La défense du fret, celle du service public, de l'emploi et des salaires, le règlement du contentieux traction et même l'arrêt des procédures disciplinaires contre certains guichetiers indélicats, ce qui semble, en l'occurrence, quelque peu en contradiction non seulement avec la morale mais aussi avec la notion intrinsèque de défense du service public... S'ils avaient voulu illustrer les critiques contre la culture de grève « rituelle » et « préventive » de la maison et conforter ainsi l'analyse d'Anne-Marie Idrac, leur nouvelle présidente, selon laquelle le dialogue social à la SNCF relève de l'époque de la guerre froide et du mur de Berlin, les syndicats de cheminots ne s'y seraient pas pris autrement en mettant en avant des mots d'ordre « à la carte » à très fortes connotations politiques pour mobiliser leurs troupes et expliquer le mouvement national qui démarre ce soir.
Les intéressés eux-mêmes semblent d'ailleurs avoir eu du mal à s'entendre puisqu'il leur a fallu deux réunions très espacées pour arriver à trouver un consensus et s'accorder sur une date, et que deux organisations cheminotes sur six (deux autres préférant s'abstenir) ont préféré déposer des préavis séparés pour ces journées d'action. Pas étonnant qu'avec un menu aussi copieux que vague les négociateurs syndicaux puissent déplorer l'échec de la dernière réunion de conciliation avec la direction et s'étonner de n'avoir reçu que des « non-réponses » à l'ensemble de leurs revendications ! Donnant là encore du grain à moudre à leur nouvelle présidente, qui se plaignait récemment que les relations sociales dans l'entreprise soient « très bloquées » et « très frustrantes ».
Il semble, en fait, que la nomination à la direction de la SNCF de l'ancienne dirigeante de la RATP qui fut aussi secrétaire d'Etat aux Transports dans les deux gouvernements Juppé, entre 1995 et 1997, au moment des grandes grèves contre la réforme des régimes spéciaux de retraite ait été mal vécue par certaines fédérations syndicales. Qui veulent, aujourd'hui, établir un rapport de force alors que la société nationale, toute bénéficiaire qu'elle soit, a encore de gros dossiers à régler, notamment celui de sa division fret, qui s'éloigne dangereusement de la voie tracée par Bruxelles dans le cadre de son plan de sauvetage. Qui voient aussi d'un mauvais oeil le projet de la présidente d'établir de nouvelles règles en déplaçant au niveau local autant que faire se peut un certain nombre de négociations sociales. Ce qui écornerait leur toute-puissance.

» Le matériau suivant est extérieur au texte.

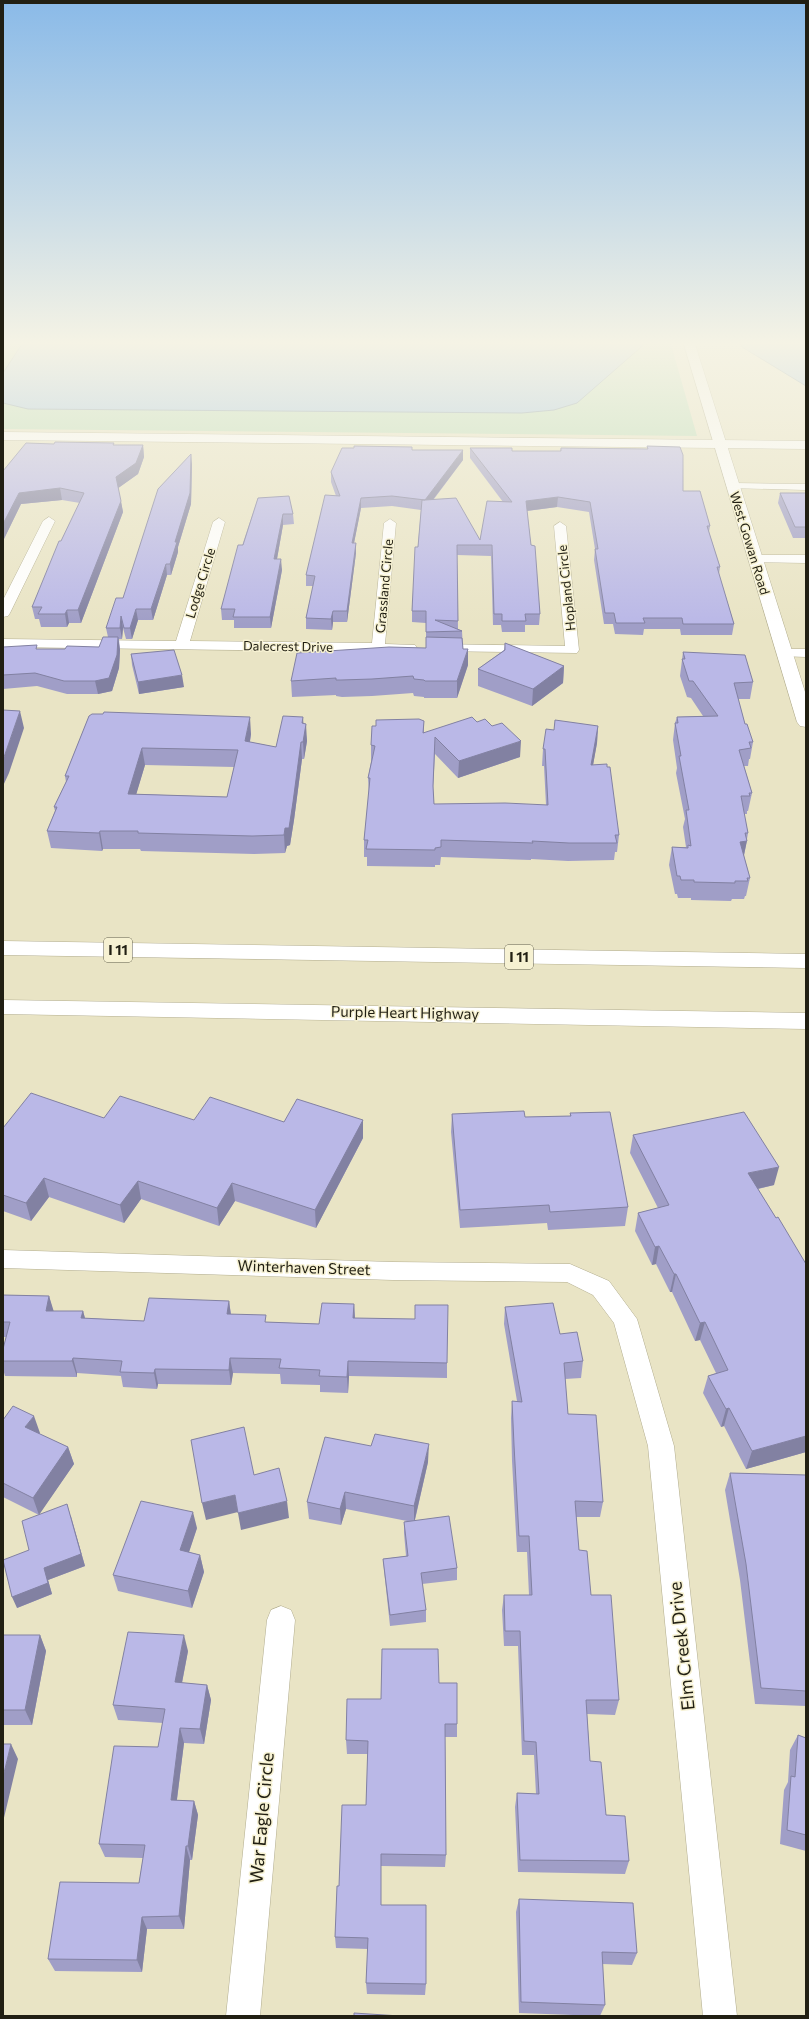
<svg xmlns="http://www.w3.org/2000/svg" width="809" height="2019" font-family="Commissioner,sans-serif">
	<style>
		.green { fill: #baddb7 }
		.water { fill: #9ec4e7; stroke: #7892a7 }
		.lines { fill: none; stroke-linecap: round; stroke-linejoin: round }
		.minor-casing { stroke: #b2ad8f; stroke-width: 1 }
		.tertiary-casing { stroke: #b2ad8f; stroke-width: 1 }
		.secondary-casing { stroke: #b2ad8f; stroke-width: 1 }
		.motorway-casing { stroke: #b2ad8f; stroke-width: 1 }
		.minor { fill: #fff; fill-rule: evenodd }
		.tertiary { fill: #fff; fill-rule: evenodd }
		.secondary { fill: #fff; fill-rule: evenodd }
		.motorway { fill: #fff; fill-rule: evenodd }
		.wall { fill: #a09ec7; fill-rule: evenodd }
		.shaded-wall { fill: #8281a2 }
		.building { fill: #bab8e7; stroke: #8281a2; fill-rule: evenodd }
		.labels { text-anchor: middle; stroke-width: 3; stroke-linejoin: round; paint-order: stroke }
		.far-street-label { font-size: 13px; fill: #211f13; stroke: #f6f1d2 }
		.shield { fill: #f6f1d2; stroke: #615e4c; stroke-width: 1 }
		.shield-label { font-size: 14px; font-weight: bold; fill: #211f13 }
		.street-label { font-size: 15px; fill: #211f13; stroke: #f6f1d2 }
		.near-street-label { font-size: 18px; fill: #211f13; stroke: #f6f1d2 }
	</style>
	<rect width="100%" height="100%" fill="#e9e4c5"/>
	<path class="green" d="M3,341H670L697,436L3,429Z"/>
	<path class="water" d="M24,341H645L640,348L577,403L554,410L522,413L28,409L3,403V373Z
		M740,341H806V386L742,347Z"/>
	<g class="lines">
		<g class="minor-casing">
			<path id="minor" d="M733,483L806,484V490L729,488L727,486L729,484Z
				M49,517L55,521L10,613L8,616L3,617V600L43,521Z
				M219,518L225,522L190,641L372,643L384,523L390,519L396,523L385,644L415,645L417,648L415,651L410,652H378L3,647V639L176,641L213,522Z
				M560,522L566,526L579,650L577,653L431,651L429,648L431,645L436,644L565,646L554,526Z
				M755,555H806V563L751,562L749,559L751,556Z
				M784,649H806V657L779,656L777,653L779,650Z
				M3,1250L393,1262L570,1264L609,1281L637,1319L674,1446L737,2016H703L648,1446L614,1323L593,1295L567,1282L393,1280L3,1268Z
				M281,1606L291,1610L295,1620L260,2016H226L267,1620L271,1610Z"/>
		</g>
		<g class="tertiary-casing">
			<path id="tertiary" d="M683,341H694L806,695V727L800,726L797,722Z"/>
		</g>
		<g class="secondary-casing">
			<path id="secondary" d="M3,432L806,441V449L3,440Z"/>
		</g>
		<g class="motorway-casing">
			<path id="motorway" d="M3,941L806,954V968L3,955Z
				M3,1000L806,1013V1029L3,1014Z"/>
		</g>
		<use href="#minor" class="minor"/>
		<use href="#tertiary" class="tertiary"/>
		<use href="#secondary" class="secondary"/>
		<use href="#motorway" class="motorway"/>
	</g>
	<path class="wall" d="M114,445H143L144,457L138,474L118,488L123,512L81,623H69L67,627H41L39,619H35L32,607L61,541L80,503L62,500L21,504L3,541V471Z
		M647,446L683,491L710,526L709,532L720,567L719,574L734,624L732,635H681L680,629H644L643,635L615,634L613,624H604L594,560L595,549L589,512L557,507L527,511L531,545L540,614L539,625H525V632H502L501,625H493L491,556L457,555L458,629L462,631L463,649L468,665L457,698H424V697L414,696L413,693L372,696L342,697L336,696V695L292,697L291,681L426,648V623L412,622V611L421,510L392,506L361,508L354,543H356V553L347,622H333L332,630L306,629V618L313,586H306V575L336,496L331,482V472L412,450L463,460L434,499L480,540L503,502L470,458V448L512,451H560L561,448L647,449Z
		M192,464L191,504L178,547V552L171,575H167L153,620H138L132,639H126L123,628L122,639H119L120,650L119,668L112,691L98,694H67L37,686L3,689V647L37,649H65L99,647L108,637L106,628L123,598Z
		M780,493H806V538H793L778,503Z
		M258,498L293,514L294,524L283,525L277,559L282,570L271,628H234V620H222L221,609Z
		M505,643L564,666L563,683L532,706L478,686V669L504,650Z
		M683,652L753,682L750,699H738L745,724L753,742L750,759H749L748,766H744L752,793L748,811H747V814H744L748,833L744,856L750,878L746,896H745L744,899H732L731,901L691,900V898H678L677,894H675L669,865L672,847H686L683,827L685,819L676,773L677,768L673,740L675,723L677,717L703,716L691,698L687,697L680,676Z
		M131,654L184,687L139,694L132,665Z
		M89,716L251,734L250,742L276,747L304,723L307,741L304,759H302L294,820L290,845L287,846L285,853L254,854L141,851L140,849H103L102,851L51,848L47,831L55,811L54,807L66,782L65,776ZM145,765L234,767L227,797L136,794Z
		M424,721V733L520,757L458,778L435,754L433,789L434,804L546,805L544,766H542L543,749L554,730L598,726L597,743L593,765L619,835L617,852H615L614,860L568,861L531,859V860L441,857L440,865H435V867L367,866V857H364V840L369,794L368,778L371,762V745Z
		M570,1113L628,1207L625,1226L548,1230L547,1223L460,1228L451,1132L452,1114L525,1117L570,1116Z
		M104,1118L284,1122L363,1120V1138L316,1228L235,1201L219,1226L141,1199L124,1223L49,1197L31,1221L3,1211V1128Z
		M633,1135L774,1185L758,1189L776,1218L806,1264V1452L746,1469L724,1426L721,1427L703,1393L708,1376L716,1373L700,1340L695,1341L672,1292H670L656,1264L652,1265L635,1231L638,1213L658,1208L630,1153Z
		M3,1295L49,1296L53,1311H83L85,1318L144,1321L229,1301L231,1314L266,1322L319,1324L354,1304L355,1318L447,1363V1378L349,1376L348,1393L320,1392V1385L281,1384L280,1374L233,1373L231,1385L158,1384L157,1389L123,1387L121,1376L77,1373V1377L5,1376L3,1369V1349L6,1337H3Z
		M505,1307L560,1334L583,1361L581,1378L565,1379L568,1414L603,1502L600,1517H576L579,1550L619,1700L615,1715L587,1714L590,1761L606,1815L629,1861L625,1874L518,1872L515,1807L517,1793L536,1794L534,1755H522L518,1646H504L502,1610L504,1595H529L527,1552H517L512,1461L511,1418L512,1401H517L504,1324Z
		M3,1420L40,1433L39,1434L68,1447L74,1464L39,1514L71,1516L85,1566L48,1580L52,1594L17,1608L29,1550L39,1515L3,1497Z
		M371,1446L428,1462L415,1520L457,1568V1580L422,1584L426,1610V1622L390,1626L384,1570L383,1559L406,1556L404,1533V1522L407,1521L346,1509L341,1525L309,1519L307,1502Z
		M730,1473L806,1475V1706L755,1704L740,1580L725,1490Z
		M197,1528L189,1552L200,1555L204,1572L192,1608L118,1591L113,1575Z
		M3,1635H40L46,1651L32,1725H3Z
		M188,1651L182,1683L207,1685L211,1700L204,1744L184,1743L177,1800L194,1801L198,1815L192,1860H190L184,1929H147L142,1972L55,1971L48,1959L139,1883L143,1858L105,1857L99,1844L158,1747L163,1723L118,1720L113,1705Z
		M439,1683L457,1724V1737H445L446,1855L445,1867L381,1866V1905L426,1984L425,1995L367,1994L366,1983L368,1949L336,1948L335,1937L339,1886L366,1805L368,1754H347L346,1740L381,1699Z
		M798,1735L806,1738V1851L780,1844L784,1790L788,1782L790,1750Z
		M519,1899L637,1953L632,1965L602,1964L605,2005L600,2016L519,2013L516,1912Z"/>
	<path class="shaded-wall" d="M143,445L144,457L138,474L117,489L116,477Z
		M463,450V460L425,510V500Z
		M191,454L192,464L191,504L178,547V552L171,575L170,564Z
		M60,488L62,500L21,504L3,541V524L19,493Z
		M558,497L557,507L526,511V501Z
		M361,498V508L352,553V543Z
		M121,501L123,512L81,623L78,610Z
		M283,514V525L275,570L274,559Z
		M356,543V553L347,622V611Z
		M281,559L282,570L271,628L270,617Z
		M166,564L167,575L153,620L151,609Z
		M136,609L138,620L132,639L130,628Z
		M67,610L69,623L67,627L65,614Z
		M333,611V622L332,630L331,619Z
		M121,616L123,628L122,639L120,628Z
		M118,637L120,650L119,668L112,691L98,694L95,681Z
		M468,649V665L457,698V681Z
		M564,666L563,683L532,706L533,689Z
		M182,675L184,687L139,694L138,682Z
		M20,711L24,728L9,773L3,786V760Z
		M250,717L251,734L247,758L245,741Z
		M303,717L304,733L306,724L307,741L304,759L302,723Z
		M598,726L597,743L590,782L591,765Z
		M521,741L520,757L458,778L459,761Z
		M301,742L302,759L294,820L290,845L287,846L285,853L284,835Z
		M142,748L145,765L131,812L128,794Z
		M100,831L103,849L102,851L99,833Z
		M747,841L743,859L740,842Z
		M363,1120V1138L316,1228L315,1210Z
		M779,1167L774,1185L744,1192L748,1173Z
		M44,1178L49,1197L31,1221L26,1203Z
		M138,1181L141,1199L124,1223L120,1205Z
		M232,1183L235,1201L219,1226L217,1208Z
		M659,1246L656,1264L652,1265L655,1247Z
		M674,1274H676L672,1292H670Z
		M49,1296L54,1312L46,1311Z
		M229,1301L231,1316L227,1314Z
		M354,1304L355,1320L353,1318Z
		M83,1311L87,1326L81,1318Z
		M705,1322L700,1340L695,1341L700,1323Z
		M73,1358L77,1373V1377L72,1361Z
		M230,1358L233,1373L231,1385L229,1370Z
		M348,1361L349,1376L348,1393L347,1377Z
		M155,1369L158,1384L157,1389L154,1373Z
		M729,1408L724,1426L721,1427L726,1409Z
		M34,1416L40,1433L31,1445L25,1427Z
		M806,1436V1452L746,1469L752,1451Z
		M429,1444L428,1462L414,1523V1506Z
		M68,1447L74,1464L39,1515L33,1498Z
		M345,1492L346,1509L341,1525L340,1509Z
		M235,1495L238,1512L206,1520L202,1503Z
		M287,1501L289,1518L241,1530L238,1513Z
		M67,1504L85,1566L48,1580L52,1594L17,1608L12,1597Z
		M193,1512L197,1528L184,1567L180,1550Z
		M200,1555L204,1572L192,1608L188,1591Z
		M40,1635L46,1651L32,1725L25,1710Z
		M184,1635L188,1651L179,1698L175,1682Z
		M207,1685L211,1700L204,1744L200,1729Z
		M180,1728L184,1743L175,1814L171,1800Z
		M11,1744L18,1759L3,1822V1777Z
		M194,1801L198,1815L192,1860L188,1846Z
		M186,1846L190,1860L184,1929L179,1916Z
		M142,1917L147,1929L142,1972L137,1960Z"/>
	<path class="building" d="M55,442L114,443L113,445H143L136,463L116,477L121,501L78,610H67L65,614H38L42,607H32L59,541H61L84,493L60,488L19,493L3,524V471L26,443L54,444Z
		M354,446L412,447V450H463L425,500L456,498L480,540L487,501L512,502L470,448H512V451H561V448L648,449L647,446L680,447L683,455V491H700L710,526H707L720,567H717L734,624H683L682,618H643L645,623H616L614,613H605L595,549H598L590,502L558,497L526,501L531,545L535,546L540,614H525L526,621H502V614H494L492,545H457L458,621L435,620L462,631L426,632V611H412L415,547H418L422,500H425L392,496L361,498L352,543H356L347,611H333L331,619L306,618L315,576L306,575L325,495L340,496L331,472L342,448H354Z
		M191,454L190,493L175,542H177L170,564H166L151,609H136L130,628H124L121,616L120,628H106L116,598H123L158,489Z
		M780,493H806V527H795Z
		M289,496L293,514H283L274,559H281L270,617H233L235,609H221L238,545H243L258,498Z
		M103,637H118L117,655L109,678L95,681H64L35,673L3,675V647L37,645L36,649H65L67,646L99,647Z
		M426,637L462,638L463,649H468L457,681H425L424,680L414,679L413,676L372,679L341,680H336V678L291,681L297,653L389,647L426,648Z
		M505,643L564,666L533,689L478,669L505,650Z
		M174,650L182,675L138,682L131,654Z
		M683,652L745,655L753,682L734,683L745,724H747L753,742H749L751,748L739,750L752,793H749L750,796H741L748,833H745L747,841L740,842L750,878H747L748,881H735V883L694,882V880H681L680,876H677L672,847L688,848V845L691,846L686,810H689L679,756H681L675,723H678L677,717L718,716L693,681H689L682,659H685Z
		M3,710L20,711L3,760Z
		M104,712L250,717L245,741L276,747L283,716L303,717L302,723L306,724L303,742H301L293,802L289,828H285L284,835L252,836L138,833V831H100L99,833L47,831L57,807H54L69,776H65L89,716L92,714H103ZM142,748L238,750L227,797L128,794Z
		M472,717L477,722L485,719L492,726L502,723L521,741L459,761L435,737L433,786L434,804L505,803L548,805L545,749H543L546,729L554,730L555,720L598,726L591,765L607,764V767H610L619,835H615L617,843H569L532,841L533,843L441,840V847L435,848V850L366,849L368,840H364L370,778H368L375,746L371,745L372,726H376V720L419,719L424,721L423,733Z
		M31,1093L104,1118L120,1096L194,1120L210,1097L284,1122L297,1099L363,1120L315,1210L232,1183L217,1208L138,1181L120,1205L44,1178L26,1203L3,1195V1128Z
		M524,1111L525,1117L571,1116L570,1113L610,1112L628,1207L550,1212L549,1205L460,1210L452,1114Z
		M744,1112L779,1167L748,1173L776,1218L778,1217L806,1264V1436L752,1451L729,1408L726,1409L708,1376L728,1370L705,1322L700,1323L676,1274H674L659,1246L655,1247L638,1213L669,1205L633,1135Z
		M3,1295L49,1296L46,1311H83L81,1318L144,1321L149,1298L229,1301L227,1314L266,1315L265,1322L319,1324L322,1303L354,1304L353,1318L415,1319V1305H448L447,1363L348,1361L347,1377L319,1376L320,1370L279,1368L281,1359L230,1358L229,1370L155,1369L154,1373L120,1372L122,1361L73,1358L72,1361H3V1349L10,1322H3Z
		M553,1303L560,1334L577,1332L583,1361L564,1363L568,1414L596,1415L603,1502L575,1501L579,1550L587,1551L591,1595H611L619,1700H586L590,1761L601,1762L606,1815L625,1816L629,1861L520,1860L517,1793L539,1794L536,1742L524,1741L520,1631H505L504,1595H532L529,1536H519L514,1445L512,1401L522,1402L505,1307Z
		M13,1406L34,1416L25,1427L68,1447L33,1498L3,1483V1420Z
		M244,1427L254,1475L279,1468L287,1501L238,1513L235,1495L202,1503L191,1440Z
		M375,1434L429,1444L414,1506L345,1492L340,1509L307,1502L325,1437L371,1446Z
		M730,1473L806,1475V1691L761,1688L746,1564Z
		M141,1501L193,1512L180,1550L200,1555L188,1591L113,1575Z
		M67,1504L81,1554L44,1568L48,1583L12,1597L3,1560L29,1550L22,1521Z
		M449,1516L457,1568L421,1573L426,1610L390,1615L383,1559L408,1556L404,1522Z
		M128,1632L184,1635L175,1682L207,1685L200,1729L180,1728L171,1800L194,1801L188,1846H186L179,1916L142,1917L137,1960L48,1959L60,1882L139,1883L145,1845L99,1844L114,1746L158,1747L165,1709L113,1705Z
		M3,1635H40L25,1710H3Z
		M382,1649H438L439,1683H457V1724H445L446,1855L381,1854V1905H426V1984L366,1983L368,1938L335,1937L337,1886H339L342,1805H366L368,1741L346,1740L347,1699H381Z
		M798,1735L806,1738V1835L787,1830L791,1776L795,1777Z
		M3,1744H11L3,1777Z
		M519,1899L633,1903L637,1953L602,1952L605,2005L521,2002Z
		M354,2013L400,2016H354Z"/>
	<linearGradient id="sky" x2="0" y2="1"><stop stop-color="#8abae8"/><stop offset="0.55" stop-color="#f5f3e5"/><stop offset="1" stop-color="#f5f3e5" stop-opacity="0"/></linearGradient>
	<rect width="809" height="624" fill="url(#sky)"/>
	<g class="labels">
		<g class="far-street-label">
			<text transform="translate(750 543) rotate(73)" y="5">West Gowan Road</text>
			<text transform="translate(200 583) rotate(-73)" y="5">Lodge Circle</text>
			<text transform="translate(384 586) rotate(-85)" y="5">Grassland Circle</text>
			<text transform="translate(566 588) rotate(-96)" y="5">Hopland Circle</text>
			<text transform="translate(288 646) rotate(1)" y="5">Dalecrest Drive</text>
		</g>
		<g class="shield">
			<rect x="104" y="938" width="28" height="24" rx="3"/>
			<rect x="505" y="945" width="28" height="24" rx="3"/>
		</g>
		<g class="shield-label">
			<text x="118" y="955">I 11</text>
			<text x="519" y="962">I 11</text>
		</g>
		<g class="street-label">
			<text transform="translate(405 1013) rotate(1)" y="5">Purple Heart Highway</text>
			<text transform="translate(304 1268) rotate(2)" y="5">Winterhaven Street</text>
		</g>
		<g class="near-street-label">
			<text transform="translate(682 1646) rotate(-96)" y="6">Elm Creek Drive</text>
			<text transform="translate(262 1818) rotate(-85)" y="6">War Eagle Circle</text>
		</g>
	</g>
	<rect width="809" height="2019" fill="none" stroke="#211f13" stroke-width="8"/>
</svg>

Alors, si la mobilisation s'annonce massive, l'arme de la grève politique peut être à double tranchant. Le grand public se montre de moins en moins compréhensif avec ce type de mouvement et la direction de la SNCF, appuyée par le gouvernement, s'affiche de plus en plus intransigeante. En cette période préélectorale, les syndicats pourraient, en agissant ainsi, relancer le débat sur l'instauration d'un service minimum. A leurs risques et périls.